El consumo y la construcción siguen flojos, mientras algunos sectores industriales sostienen la mejora.
Según el Instituto Nacional de Estadística y Censos (Indec), la actividad económica argentina mostró en abril un retroceso del 1,5% respecto de marzo, aunque todavía se mantiene 1,6% por encima del mismo mes de 2025. En lo que va del año, el crecimiento acumulado apenas alcanza el 0,3%, con caídas en la industria automotriz, la construcción y el consumo en supermercados, mientras algunos sectores industriales y los servicios públicos sostienen una leve recuperación.
En términos simples, la actividad se frenó un poco en el corto plazo, aunque en comparación con 2025 todavía hay un pequeño crecimiento y sirve como como una “foto rápida” de la producción de bienes y servicios en Argentina.
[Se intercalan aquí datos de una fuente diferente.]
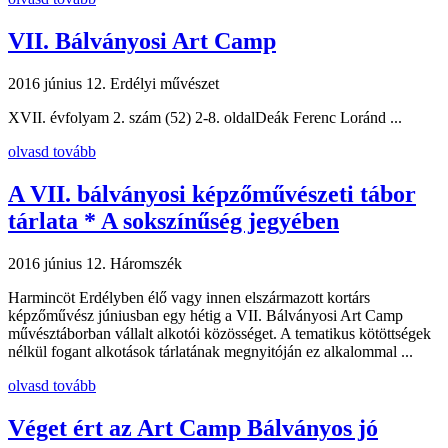
VII. Bálványosi Art Camp
2016 június 12.
Erdélyi művészet
XVII. évfolyam 2. szám (52) 2-8. oldalDeák Ferenc Loránd ...
olvasd tovább
A VII. bálványosi képzőművészeti tábor
tárlata * A sokszínűség jegyében
2016 június 12.
Háromszék
Harmincöt Erdélyben élő vagy innen elszármazott kortárs
képzőművész júniusban egy hétig a VII. Bálványosi Art Camp
művésztáborban vállalt alkotói közösséget. A tematikus kötöttségek
nélkül fogant alkotások tárlatának megnyitóján ez alkalommal ...
olvasd tovább
Véget ért az Art Camp Bálványos jó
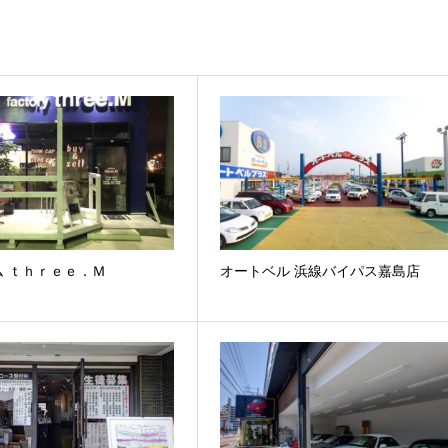
ム ｔｈｒｅｅ．Ｍ
オートベル 浜線バイパス嘉島店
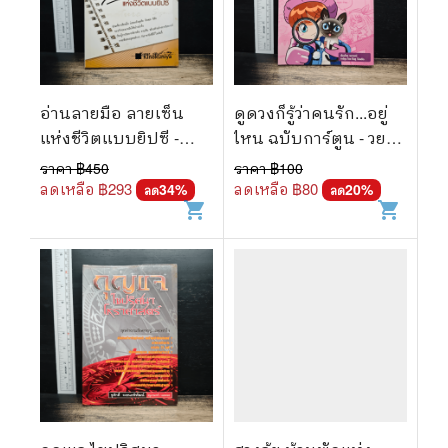
อ่านลายมือ ลายเซ็น
ดูดวงก็รู้ว่าคนรัก...อยู่
แห่งชีวิตแบบยิปซี -
ไหน ฉบับการ์ตูน - วยา
ขุนทอง อุสนี ณ อยุธยา
กรณ์
ราคา ฿
450
ราคา ฿
100
ลดเหลือ ฿
293
ลดเหลือ ฿
80
34
%
20
%
ลด
ลด
shopping_cart
shopping_cart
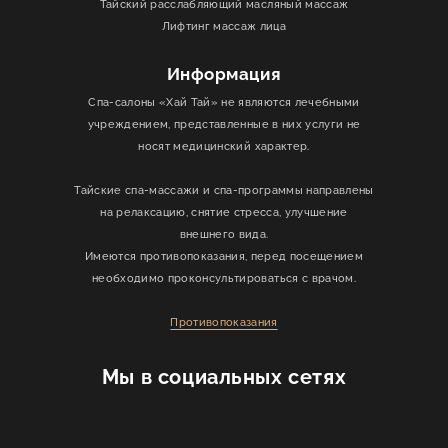
Тайский расслабляющий масляный массаж
Лифтинг массаж лица
Информация
Спа-салоны «Хай Тай» не являются лечебными
учреждением, представленные в них услуги не
носят медицинский характер.
Тайские спа-массажи и спа-программы направлены
на релаксацию, снятие стресса, улучшение
внешнего вида.
Имеются противопоказания, перед посещением
необходимо проконсультироваться с врачом.
Противопоказания
Мы в социальных сетях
Según el informe, hasta abril el crecimiento fue apenas de 0,3%.
De los 15 sectores que conforman el Estimador Mensual de Actividad Económica (EMAE), siete registraron subas en abril donde se destacaron Explotación de minas y canteras con una variación interanual del 17,1% i.a. y Agricultura, ganadería, caza y silvicultura (10,9% i.a.), siendo esta última la de mayor incidencia positiva.
Para entender la variación basta con observar que en marzo la actividad económica mostró un fuerte repunte, con un incremento del 3,5%. Sin embargo, en abril se registró una contracción del 1,5% respecto del mes anterior. Aun así, en la comparación interanual, el nivel de actividad se mantiene 1,6% por encima de abril de 2025.
El panorama refleja entonces que no se trata de una crisis profunda, pero tampoco de un proceso de crecimiento sostenido. La economía avanza con cierta fragilidad, más lenta que en meses previos, lo que evidencia un escenario de pausa y moderación en el ritmo de recuperación.
Entre los riesgos se destacan el consumo débil, la caída en la producción automotriz y la floja actividad en la construcción, factores que afectan el empleo y el bolsillo. Por otra parte, la inflación, aunque no figura en el informe del EMAE, sigue siendo un freno importante.
Del lado positivo, algunos sectores industriales muestran señales de recuperación y el Gobierno de Javier Milei espera que a partir de mayo y junio se inicie un ciclo de crecimiento más fuerte, aunque la incertidumbre persiste.
Si bien la economía argentina está en pausa, no se desploma, pero tampoco despega. El desafío de Luis Caputo y su equipo será lograr que el crecimiento sea sostenido y que se traduzca en mejoras concretas para la vida cotidiana de la gente.